Copy every line of the items below word for word, leaving out the picture markers.

*** Opening Supplied entries ***

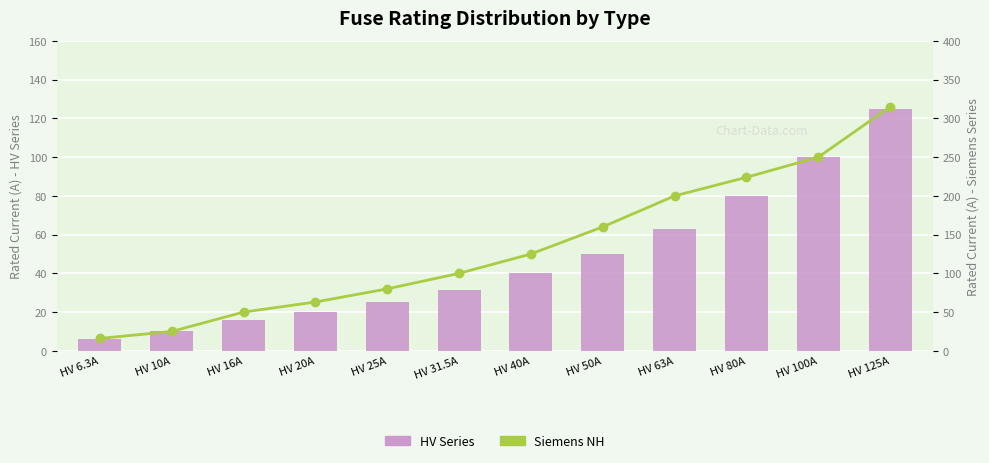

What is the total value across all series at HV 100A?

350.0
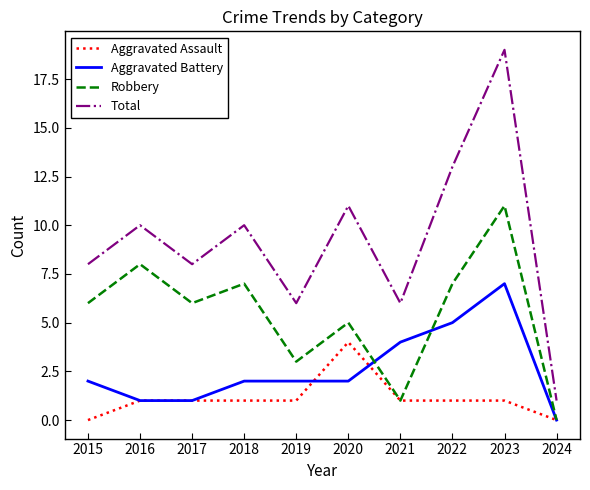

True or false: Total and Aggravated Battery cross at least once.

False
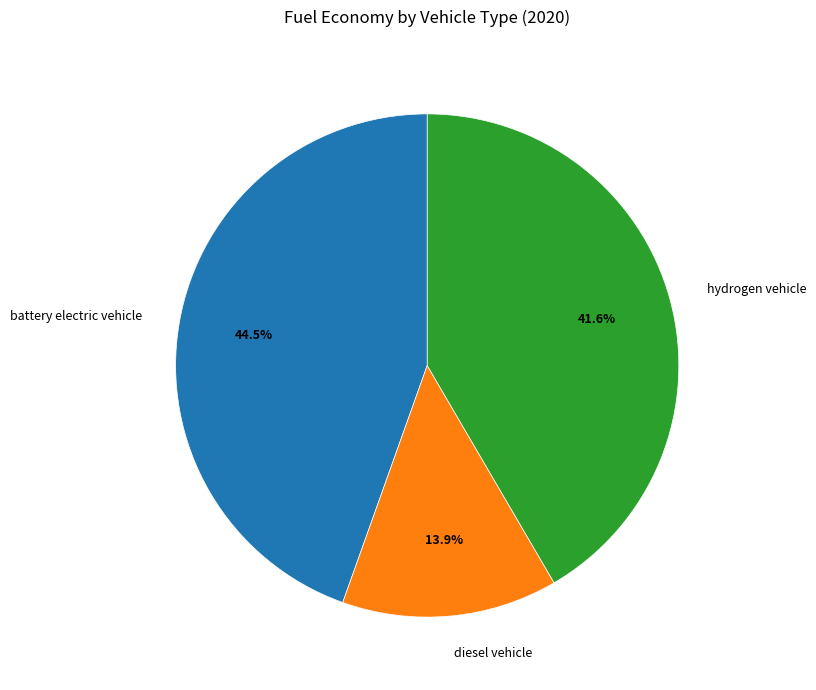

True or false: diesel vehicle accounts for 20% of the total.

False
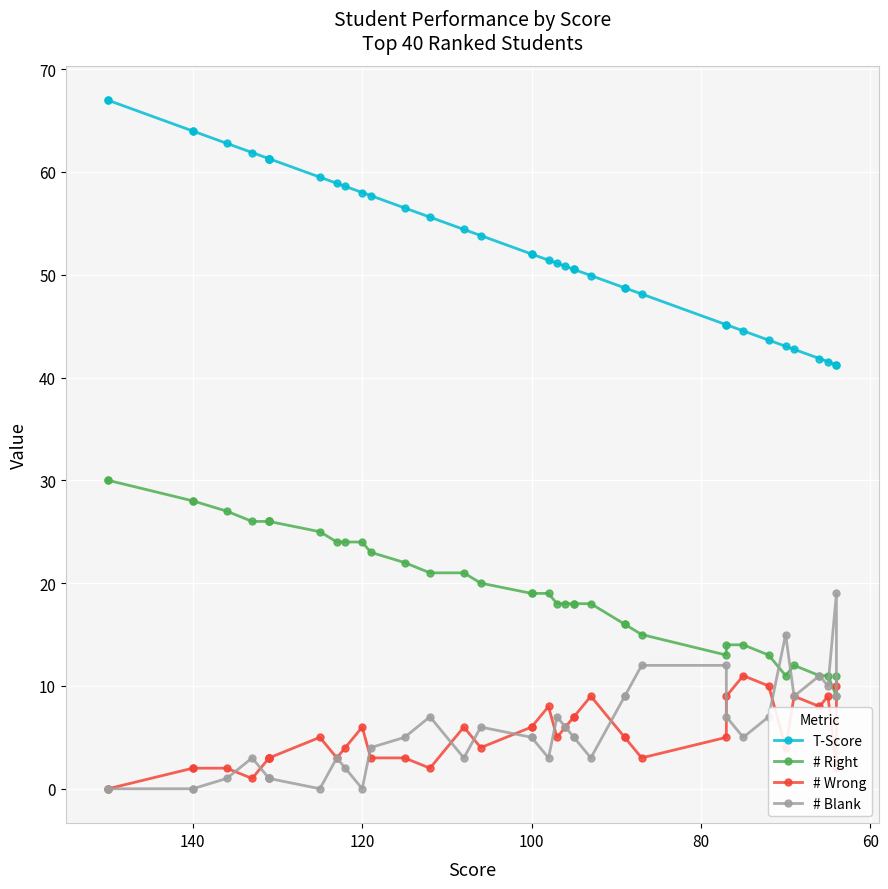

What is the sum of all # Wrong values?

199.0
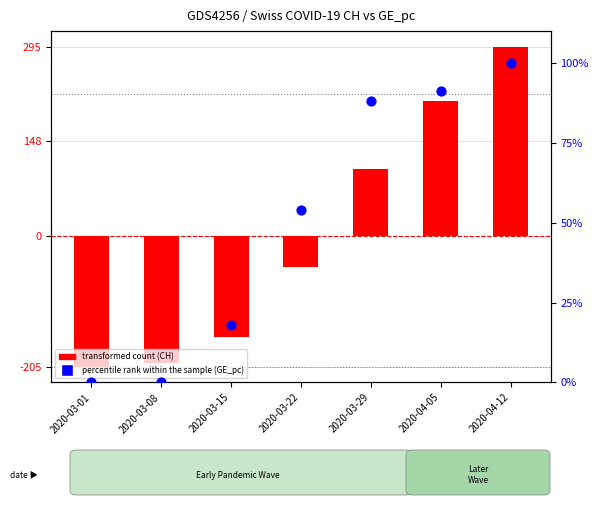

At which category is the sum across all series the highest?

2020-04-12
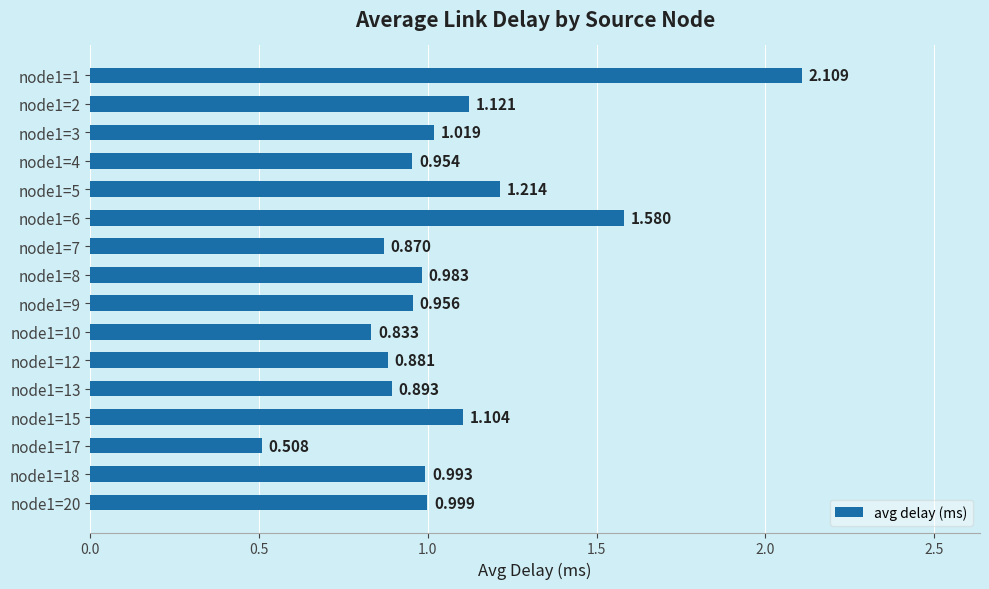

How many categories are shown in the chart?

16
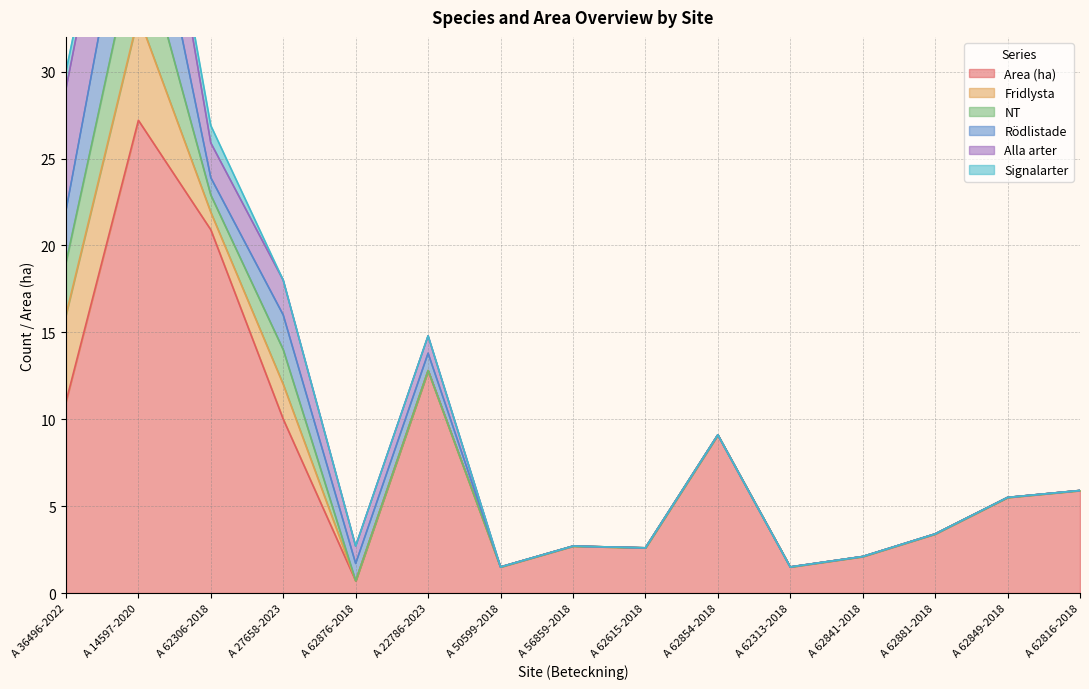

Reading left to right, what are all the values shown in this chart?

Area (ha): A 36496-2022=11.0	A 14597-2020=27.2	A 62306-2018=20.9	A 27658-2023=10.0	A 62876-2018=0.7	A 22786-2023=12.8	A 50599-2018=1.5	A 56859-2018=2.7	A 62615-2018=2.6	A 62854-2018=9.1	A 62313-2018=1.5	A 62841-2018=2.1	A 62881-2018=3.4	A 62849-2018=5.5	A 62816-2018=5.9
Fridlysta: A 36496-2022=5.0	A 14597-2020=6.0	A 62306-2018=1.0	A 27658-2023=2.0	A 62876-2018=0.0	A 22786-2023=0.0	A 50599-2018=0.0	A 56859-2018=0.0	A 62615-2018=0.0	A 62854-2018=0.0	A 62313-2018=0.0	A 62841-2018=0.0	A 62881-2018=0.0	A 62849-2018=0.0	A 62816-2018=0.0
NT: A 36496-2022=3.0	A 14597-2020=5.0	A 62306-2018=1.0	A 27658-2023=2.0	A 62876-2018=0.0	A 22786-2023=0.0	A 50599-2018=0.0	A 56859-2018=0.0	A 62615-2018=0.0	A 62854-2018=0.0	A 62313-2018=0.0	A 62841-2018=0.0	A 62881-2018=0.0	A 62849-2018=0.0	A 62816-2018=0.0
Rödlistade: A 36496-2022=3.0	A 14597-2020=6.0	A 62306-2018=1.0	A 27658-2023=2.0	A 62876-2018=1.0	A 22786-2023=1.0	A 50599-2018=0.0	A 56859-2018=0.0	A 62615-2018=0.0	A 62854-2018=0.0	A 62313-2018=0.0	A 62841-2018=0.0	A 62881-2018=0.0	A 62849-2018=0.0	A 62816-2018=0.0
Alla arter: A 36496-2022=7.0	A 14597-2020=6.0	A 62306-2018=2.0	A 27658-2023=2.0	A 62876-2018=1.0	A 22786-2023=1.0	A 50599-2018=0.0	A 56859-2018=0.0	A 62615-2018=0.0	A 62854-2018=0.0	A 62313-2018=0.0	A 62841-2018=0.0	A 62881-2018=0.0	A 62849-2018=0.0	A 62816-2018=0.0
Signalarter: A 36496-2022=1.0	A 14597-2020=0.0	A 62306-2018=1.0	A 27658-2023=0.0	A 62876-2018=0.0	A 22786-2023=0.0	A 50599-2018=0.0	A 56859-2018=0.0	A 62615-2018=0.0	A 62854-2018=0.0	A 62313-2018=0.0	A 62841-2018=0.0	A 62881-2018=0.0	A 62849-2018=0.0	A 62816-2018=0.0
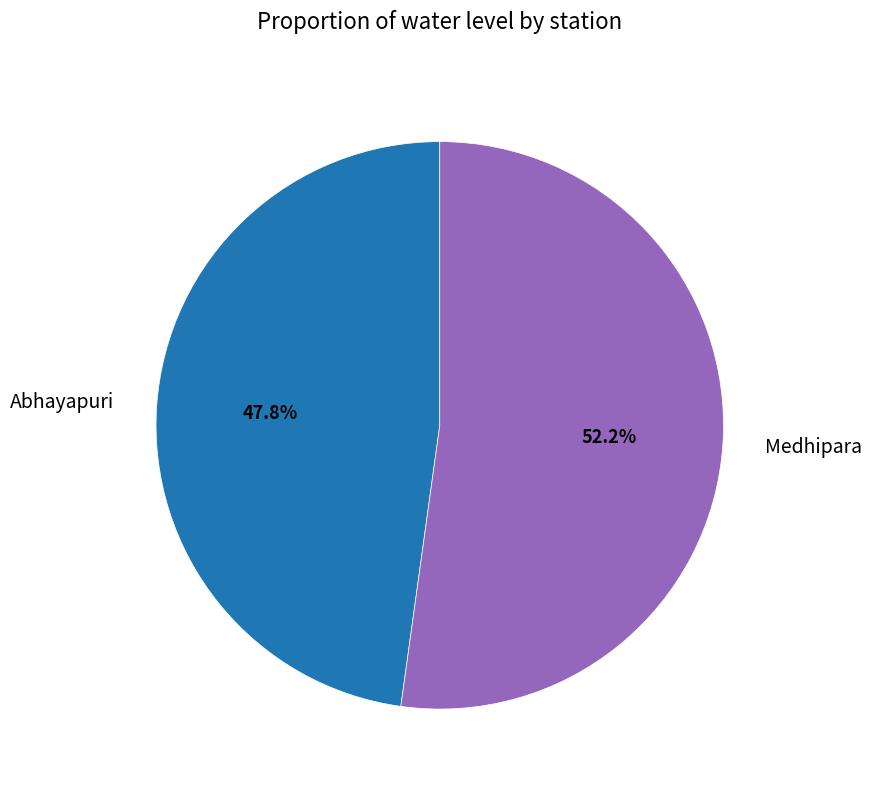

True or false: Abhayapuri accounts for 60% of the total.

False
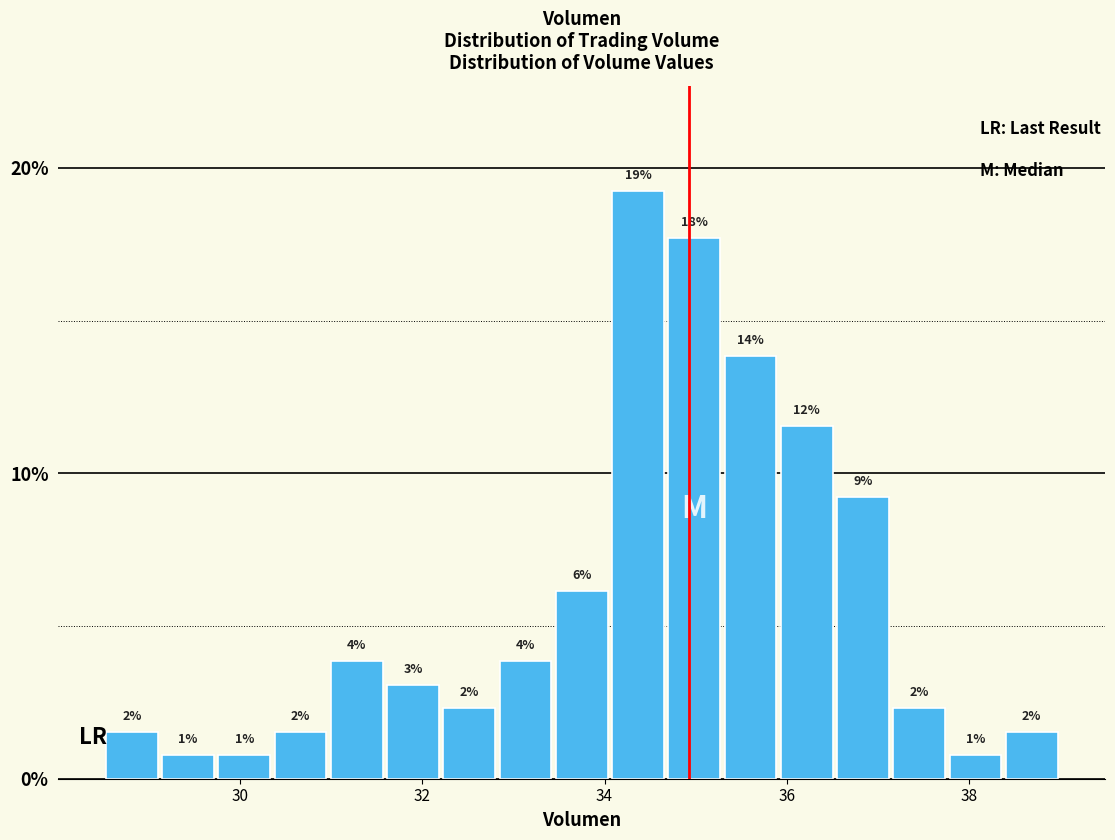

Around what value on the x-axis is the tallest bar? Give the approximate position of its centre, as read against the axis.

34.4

*** Closing Supplied entries ***

Output below:
What is the total value across all series at HV 100A?

350.0

True or false: Total and Aggravated Battery cross at least once.

False

True or false: diesel vehicle accounts for 20% of the total.

False

What is the sum of all # Wrong values?

199.0

At which category is the sum across all series the highest?

2020-04-12

How many categories are shown in the chart?

16

Reading left to right, what are all the values shown in this chart?

Area (ha): A 36496-2022=11.0	A 14597-2020=27.2	A 62306-2018=20.9	A 27658-2023=10.0	A 62876-2018=0.7	A 22786-2023=12.8	A 50599-2018=1.5	A 56859-2018=2.7	A 62615-2018=2.6	A 62854-2018=9.1	A 62313-2018=1.5	A 62841-2018=2.1	A 62881-2018=3.4	A 62849-2018=5.5	A 62816-2018=5.9
Fridlysta: A 36496-2022=5.0	A 14597-2020=6.0	A 62306-2018=1.0	A 27658-2023=2.0	A 62876-2018=0.0	A 22786-2023=0.0	A 50599-2018=0.0	A 56859-2018=0.0	A 62615-2018=0.0	A 62854-2018=0.0	A 62313-2018=0.0	A 62841-2018=0.0	A 62881-2018=0.0	A 62849-2018=0.0	A 62816-2018=0.0
NT: A 36496-2022=3.0	A 14597-2020=5.0	A 62306-2018=1.0	A 27658-2023=2.0	A 62876-2018=0.0	A 22786-2023=0.0	A 50599-2018=0.0	A 56859-2018=0.0	A 62615-2018=0.0	A 62854-2018=0.0	A 62313-2018=0.0	A 62841-2018=0.0	A 62881-2018=0.0	A 62849-2018=0.0	A 62816-2018=0.0
Rödlistade: A 36496-2022=3.0	A 14597-2020=6.0	A 62306-2018=1.0	A 27658-2023=2.0	A 62876-2018=1.0	A 22786-2023=1.0	A 50599-2018=0.0	A 56859-2018=0.0	A 62615-2018=0.0	A 62854-2018=0.0	A 62313-2018=0.0	A 62841-2018=0.0	A 62881-2018=0.0	A 62849-2018=0.0	A 62816-2018=0.0
Alla arter: A 36496-2022=7.0	A 14597-2020=6.0	A 62306-2018=2.0	A 27658-2023=2.0	A 62876-2018=1.0	A 22786-2023=1.0	A 50599-2018=0.0	A 56859-2018=0.0	A 62615-2018=0.0	A 62854-2018=0.0	A 62313-2018=0.0	A 62841-2018=0.0	A 62881-2018=0.0	A 62849-2018=0.0	A 62816-2018=0.0
Signalarter: A 36496-2022=1.0	A 14597-2020=0.0	A 62306-2018=1.0	A 27658-2023=0.0	A 62876-2018=0.0	A 22786-2023=0.0	A 50599-2018=0.0	A 56859-2018=0.0	A 62615-2018=0.0	A 62854-2018=0.0	A 62313-2018=0.0	A 62841-2018=0.0	A 62881-2018=0.0	A 62849-2018=0.0	A 62816-2018=0.0

True or false: Abhayapuri accounts for 60% of the total.

False

Around what value on the x-axis is the tallest bar? Give the approximate position of its centre, as read against the axis.

34.4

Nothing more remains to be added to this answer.